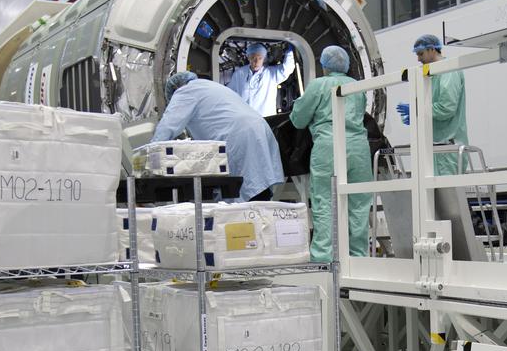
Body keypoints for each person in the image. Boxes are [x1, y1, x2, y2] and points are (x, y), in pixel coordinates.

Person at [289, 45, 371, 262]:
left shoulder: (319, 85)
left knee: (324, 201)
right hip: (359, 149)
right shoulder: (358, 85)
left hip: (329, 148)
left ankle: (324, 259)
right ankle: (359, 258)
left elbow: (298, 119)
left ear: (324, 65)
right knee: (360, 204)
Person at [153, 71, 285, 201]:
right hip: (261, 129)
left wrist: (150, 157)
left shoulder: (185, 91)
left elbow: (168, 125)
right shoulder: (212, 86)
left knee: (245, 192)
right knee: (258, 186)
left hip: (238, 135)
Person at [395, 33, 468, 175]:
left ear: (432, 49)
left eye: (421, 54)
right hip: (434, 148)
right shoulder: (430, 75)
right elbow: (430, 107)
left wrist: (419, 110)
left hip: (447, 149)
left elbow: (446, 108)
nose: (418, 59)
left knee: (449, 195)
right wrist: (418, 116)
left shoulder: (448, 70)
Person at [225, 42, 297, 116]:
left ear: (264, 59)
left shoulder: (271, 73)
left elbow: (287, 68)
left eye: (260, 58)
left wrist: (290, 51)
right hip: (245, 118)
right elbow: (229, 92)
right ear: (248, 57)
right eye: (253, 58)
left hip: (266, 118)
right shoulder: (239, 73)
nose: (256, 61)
== == ==
## TASK PROMPT
Give back exactly the run of lines that opens the material above and ends at the line with "right wrist: (418, 116)". Omit the pictures.

## RESPONSE AREA
Body keypoints for each person in the image. Boxes are [x1, y1, x2, y2] and points are (x, y), in pixel coordinates.

Person at [289, 45, 371, 262]:
left shoulder: (319, 85)
left knee: (324, 201)
right hip: (359, 149)
right shoulder: (358, 85)
left hip: (329, 148)
left ankle: (324, 259)
right ankle: (359, 258)
left elbow: (298, 119)
left ear: (324, 65)
right knee: (360, 204)
Person at [153, 71, 285, 201]:
right hip: (261, 129)
left wrist: (150, 157)
left shoulder: (185, 91)
left elbow: (168, 125)
right shoulder: (212, 86)
left knee: (245, 192)
right knee: (258, 186)
left hip: (238, 135)
Person at [395, 33, 468, 175]:
left ear: (432, 49)
left eye: (421, 54)
right hip: (434, 148)
right shoulder: (430, 75)
right elbow: (430, 107)
left wrist: (419, 110)
left hip: (447, 149)
left elbow: (446, 108)
nose: (418, 59)
left knee: (449, 195)
right wrist: (418, 116)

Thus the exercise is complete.